We’re no strangers to the Nexus 4, Google’s latest flagship smartphone. Our own Brandon Miniman gave it the full review treatment last week. The phone itself is wonderful. It’s fast. It’s solid. It’s a Nexus. Unfortunately it lost a few points in the review.
Our score has been met with more than a little “push back” from our readers. Here are a few of the comments:
- “Nothing there justifies a 7/10.”
- “I agree with you to a certain extent, however 7 doesn’t cut it bro…”
- “This phone is midrange so why compare it to high ends and give it 7/10? seriously.”
- “7/10??? that’s is ridiculous!!”
What’s the story? Was Brandon too harsh? Luckily, we’ve got another Nexus 4 in the house, and another set of eyes to look at it. Let’s take a second look at where the Nexus 4 lost points in our full review, and see if the deductions were justified.
It’s about the quality
Our review detailed concerns with the Nexus 4’s build quality. In addition to having both a glass front and back, the phone just feels “weird” in hand. I’ve got to mirror those sentiments. The sides of the phone do feel somewhat “odd” in-hand. The bottom of the phone, after less than a week of use, has developed a squeak. I had more than one crash in the dialer, primarily on incoming calls, which required me to reboot before I could talk to whomever was trying to call. The touch-screen isn’t as responsive as we’re used to. People are complaining of “dirty” sound from the ear-speaker. It doesn’t include USB On-The-Go support. It’s slippery.

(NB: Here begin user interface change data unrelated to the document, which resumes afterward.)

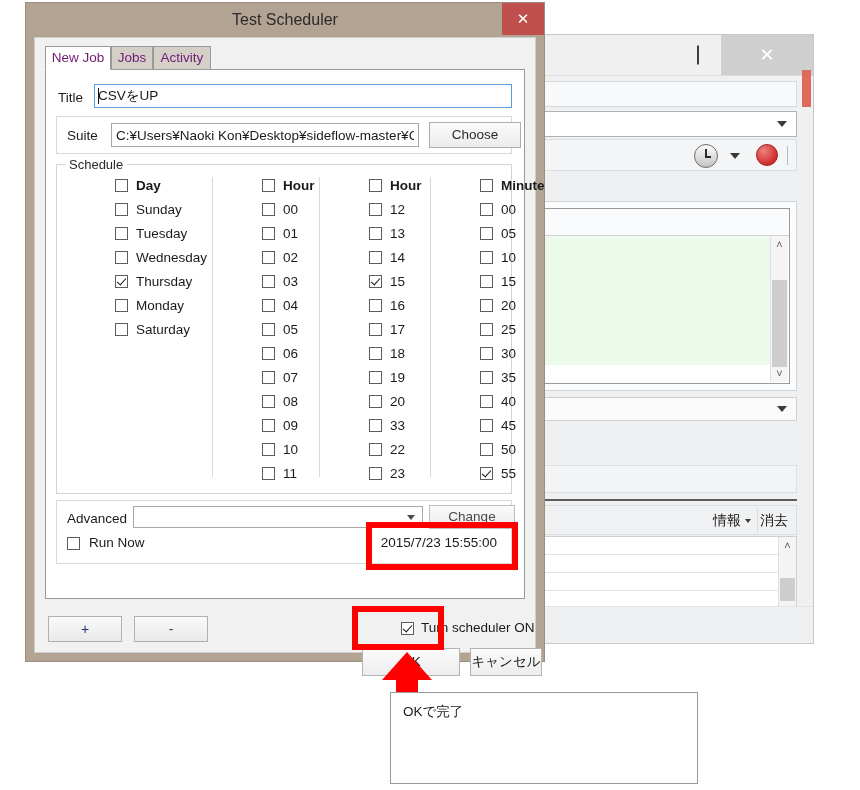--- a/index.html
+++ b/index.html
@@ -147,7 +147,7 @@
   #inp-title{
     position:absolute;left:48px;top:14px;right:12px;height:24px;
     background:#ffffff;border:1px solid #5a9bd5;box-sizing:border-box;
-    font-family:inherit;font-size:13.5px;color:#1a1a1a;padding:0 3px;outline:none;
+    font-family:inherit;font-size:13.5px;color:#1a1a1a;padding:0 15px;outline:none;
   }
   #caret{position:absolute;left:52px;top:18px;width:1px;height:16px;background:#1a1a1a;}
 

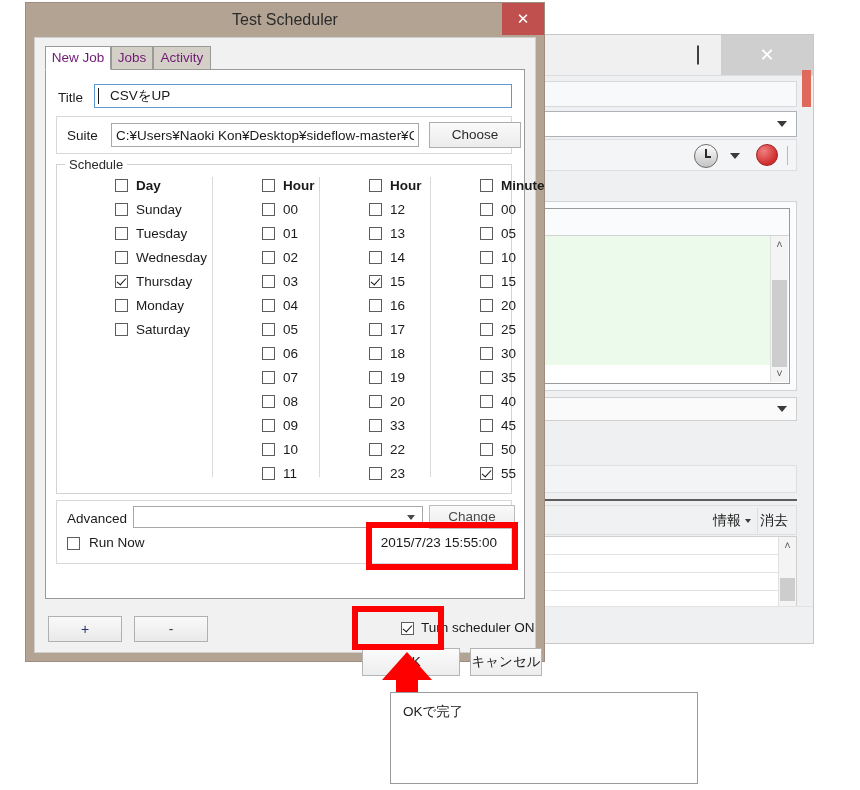--- a/index.html
+++ b/index.html
@@ -186,7 +186,7 @@
   #vdiv-2{left:262px;}
   #vdiv-3{left:373px;}
 
-  .cbrow{position:relative;height:24px;margin-left:40px;}
+  .cbrow{position:relative;height:24px;}
   .cbox{
     position:absolute;left:0;top:4px;width:13px;height:13px;
     background:#ffffff;border:1px solid #5d5d5d;box-sizing:border-box;

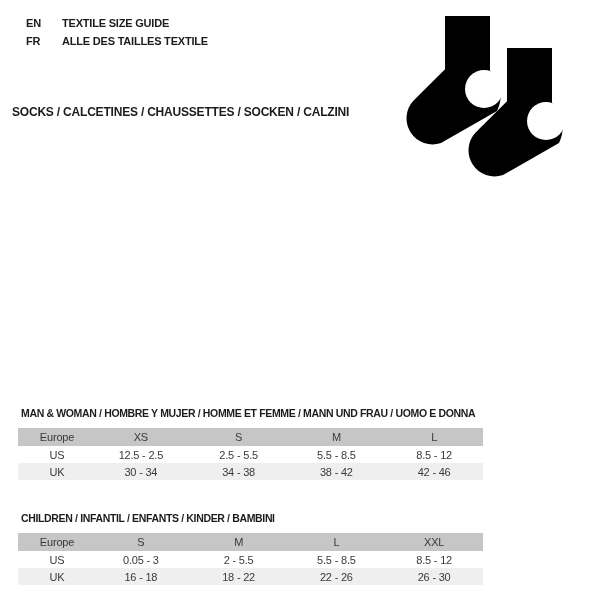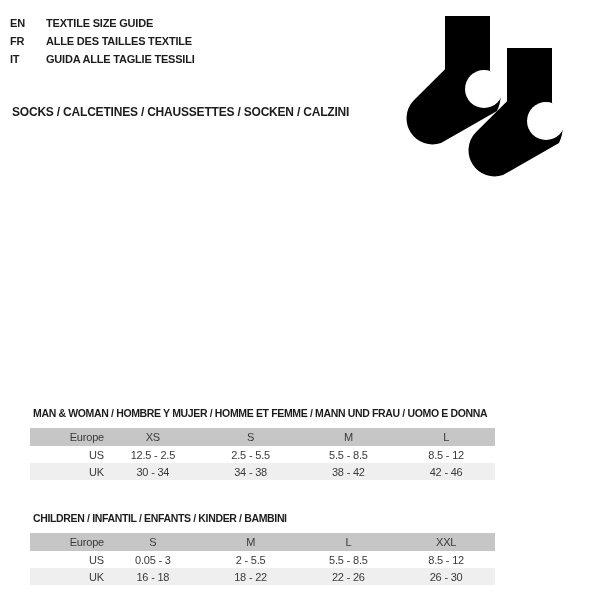--- a/index.html
+++ b/index.html
@@ -16,7 +16,7 @@
   }
 
   
-  .lang-list { position: absolute; left: 10px; top: 14px; }
+  .lang-list { position: absolute; left: 26px; top: 14px; }
   .lang-row { display: flex; height: 18px; align-items: center; }
   .lang-code, .lang-label {
     font-weight: bold; font-size: 11px;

One of my complaints with the Samsung Galaxy S III was it’s hyper-slip hyperglaze coating. It feels slimy, slippery, and gross. The Nexus 4 is worse.
The main areas the Nexus 4 lost points were in build quality and user experience. It rightfully lost those points. Should that keep you from buying the Nexus 4? Probably not, but it’s our job to tell you about the shortcomings of any device so you can make your own decisions.
On a happier note, the curved right and left edges of the screen make swiping feel much more fluid than other phones I’ve used. The Nexus 4 is also the fastest phone I’ve ever used — it’s amazingly fast.
Some of the Nexus 4’s shortcomings will likely be addressed in upcoming patches and software updates. When that happens we’ll let you know. In the meantime, the phones we tested didn’t have those yet-to-be-released patches.
The Nexus 4 represents the first time LG has gotten into the Nexus game. If you recall, the first Nexus phone from Samsung (the Nexus S) had its share of challenges, too. Samsung greatly improved their product with the next generation, the Galaxy Nexus. I imagine LG will continue to improve and their next Nexus device will be even better. Until we see that, I’ve got to stick with Brandon’s score, which accurately reflects the shortcomings of the device in its current state.
Make sure you bookmark Pocketnow and keep an eye our for an upcoming “After the Buzz” video. By then we’ll have had even more time to experience the Nexus 4. Who knows, we might even be able to add a point if they were able to fix some of the user experience problems via OTA patches.
That having been said, even with those shortcomings I haven’t had any problem trading in my Galaxy Nexus for the Nexus 4, and I don’t think you will either.